January 8, 2013 (BENTIU) - Fear that South Sudan’s military could soon retake Bentiu, the capital of oil-producing Unity state, from a faction of the army that defected over two weeks ago has led to thousands of civilians fleeing the area.
- Humanitarian Coordinator in South Sudan, Toby Lanzer, visits locals sheltering in a temporary camp in Bentiu in South Sudan December 24, 2013, in this handout photo from the United Nations Mission In South Sudan (UNMISS).
Over 8,000 people have taken refuge in a United Nations bases in Bentiu, the UN’s top humanitarian coordinator in South Sudan, Toby Lanzer, said on Wednesday. Over 60,000 people are already sheltering in UN bases in Juba, Bor and other parts of South Sudan.
Lanzer that the United Nations Mission in South Sudan base in Bentiu was "witnessing a lot of new arrivals" from "Different communities coming to seek safety."
On his twitter profile the UN’s second top diplomat said that "extra teams" had been placed at the "UNMISS gates to ensure that all civilians trying to enter can do so, safely."
Heavy fighting broke out on Wednesday between government forces and the opposition soldiers in the western part of Unity state Mayom County despite ongoing face-to-face discussions delegations from the government and those opposed to President Salva Kiir’s leadership in Ethiopia capital Addis Ababa.

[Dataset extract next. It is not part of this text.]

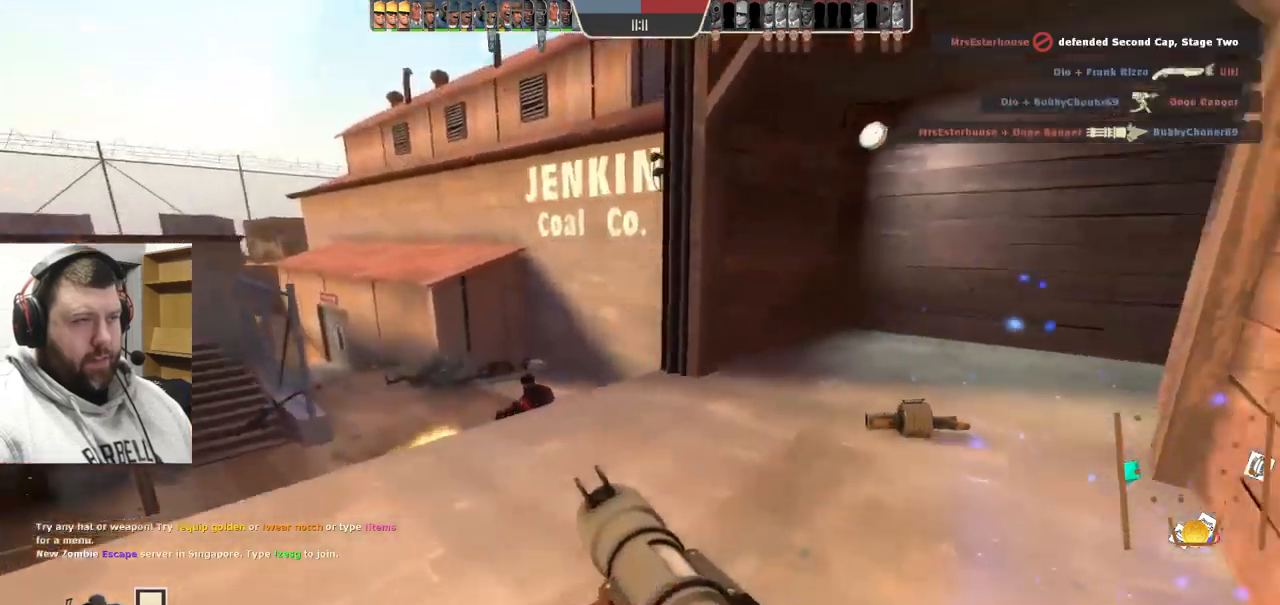
{"buttons": [], "left_stick": "down-left", "right_stick": "right", "events": [[400, "left_stick", "down-left"]]}
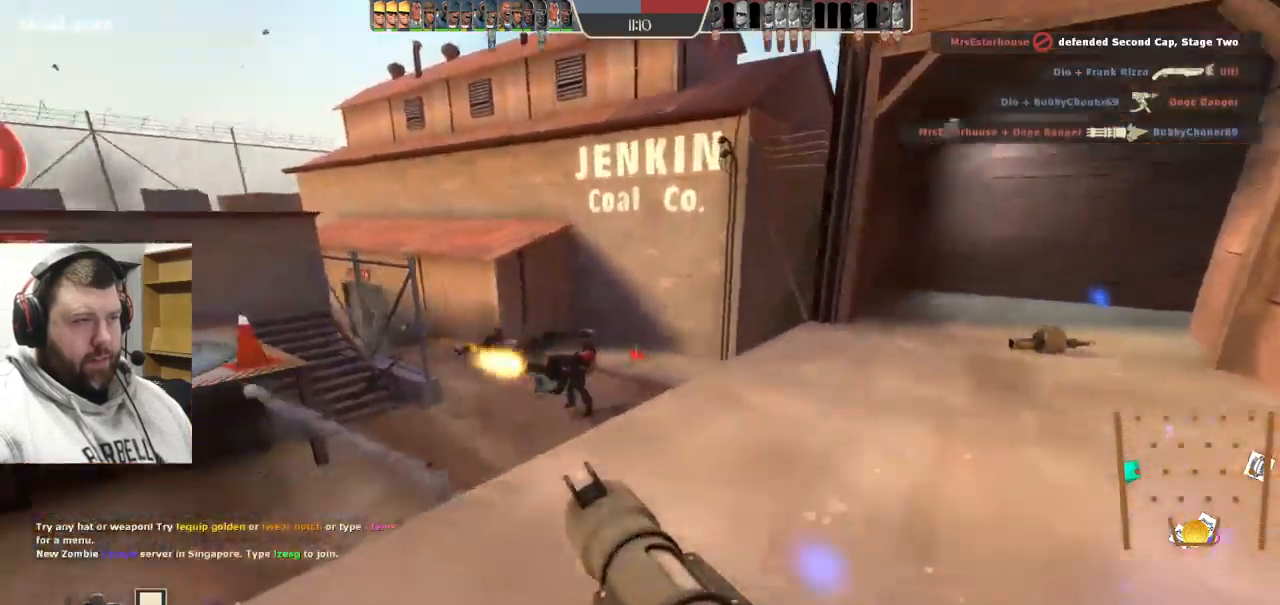
{"buttons": [], "left_stick": "up-left", "right_stick": "right", "events": [[17, "R2", "down"], [67, "R2", "up"], [184, "R2", "down"], [234, "R2", "up"], [350, "R2", "down"], [384, "R2", "up"], [450, "left_stick", "up-left"]]}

Peter Riek Gew the spokesperson of the rebels in Unity state told Sudan Tribune that the government troops and a group of former rebels - the South Sudan Liberation Army (SSLA) - who are now allied to president Kiir attacked their positions in Mayom county on Wednesday.
The rebel spokesperson said that their forces lost control of Mayom county after serious clashes. However he claimed they would retake the Mayom town with the next 24 hours.
News that Mayom had fallen to the South Sudanese army (SPLA) caused panic among many civilians in Bentiu. The BBC has reported that government troops are believed to be about 25 kilometres from Bentiu.
Gew and other officials of the administration appointed by commander James Koang, who led the defection of the Unity state division of the SPLA against the government, called on the public to remain calm and not flee their homes in an address on state-run radio.
"We are telling our people to remain in homes and should not move their children away into bushes for no reason. We are capable to crush them in the next hours to come and am sure by tomorrow you will hear different story", said Gew.
This is the most serious incursion into Unity state’s Mayom county since the division defected on 21 December following clashes between members of the presidential guard in Juba on 15 December.
Over 200,000 people have been displaced in fighting since President Kiir accused some members of the ruling SPLM, including his former Vice President Riek Machar, of attempting to stage a coup.
The international community is urging the warring parties to resolve their differences through peace talks, which are being facilitated by East African mediators.
South Sudanese oil production has dropped by 20% since the conflict started in part due to oil workers being evacuated from Unity state’s oil fields.